What is distribution yield?
Similar to a dividend that is paid to company shareholders, you may receive distributions if you invest in Australian real estate investment trusts (A-REITs) or exchange traded funds (ETFs).
The distributions are a portion of the profit made by a trust or fund, distributed as income payments to investors, or unit holders.
This is one way that you can make money from such investments, as well as the potential for capital gains if the value of units in the trust or fund increases.
Capital gains and distributions combined make up your ‘total return’.
Distribution payments
Many ASX-listed A-REITs and ETFs will elect to pay distributions twice a year, usually declared half way through the financial year and at the end of the financial year.
Distribution payments are derived from the overall rental income and other gains from an A-REIT portfolio or from the collective dividends paid by the underlying shares within an ETF.
These distributions may be franked in the same way that dividends are and, like shares, units in an A-REIT or ETF will trade ‘ex-distribution’ from a certain date.
That means that anyone buying the shares or units on or after that date will not be entitled to previously declared distribution payments.
Understanding yield
A distribution yield is a measure of an A-REIT’s or ETF’s annual income payments to unit holders, as a percentage of its unit price.

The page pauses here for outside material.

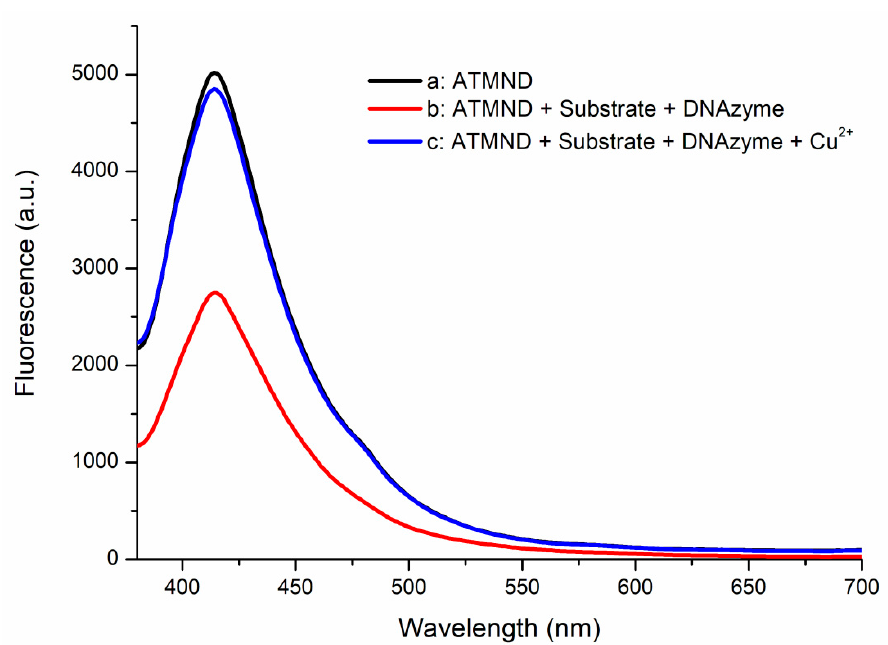
Figure 2. Fluorescence spectra of ( a ) ATMND; ( b ) ATMND with the substrate and DNAzyme; and ( c ) ATMND with the substrate, DNAzyme, and Cu 2+ . Conditions: 30 nM of the DNAzyme complex (30 nM of ATMND, 30 nM of the substrate, and 33 nM of the DNAzyme), 10 nM of CuCl 2 .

- Average annual distributions over the last 12 months ÷ the current unit price x 100 = distribution yield
Distribution yield can be used as a measure of the income you receive relative to the size of your investment.
For example, an A-REIT trading at a price of $10 per unit which distributed $0.50 in distributions to unit holders in a year would have a distribution yield of 5%.
The distribution yield of an A-REIT is displayed as Dividend Yield in CommSec. In CommSec, go to Quotes & Research > Company Summary > enter the stock code you are looking for in the magnifying glass.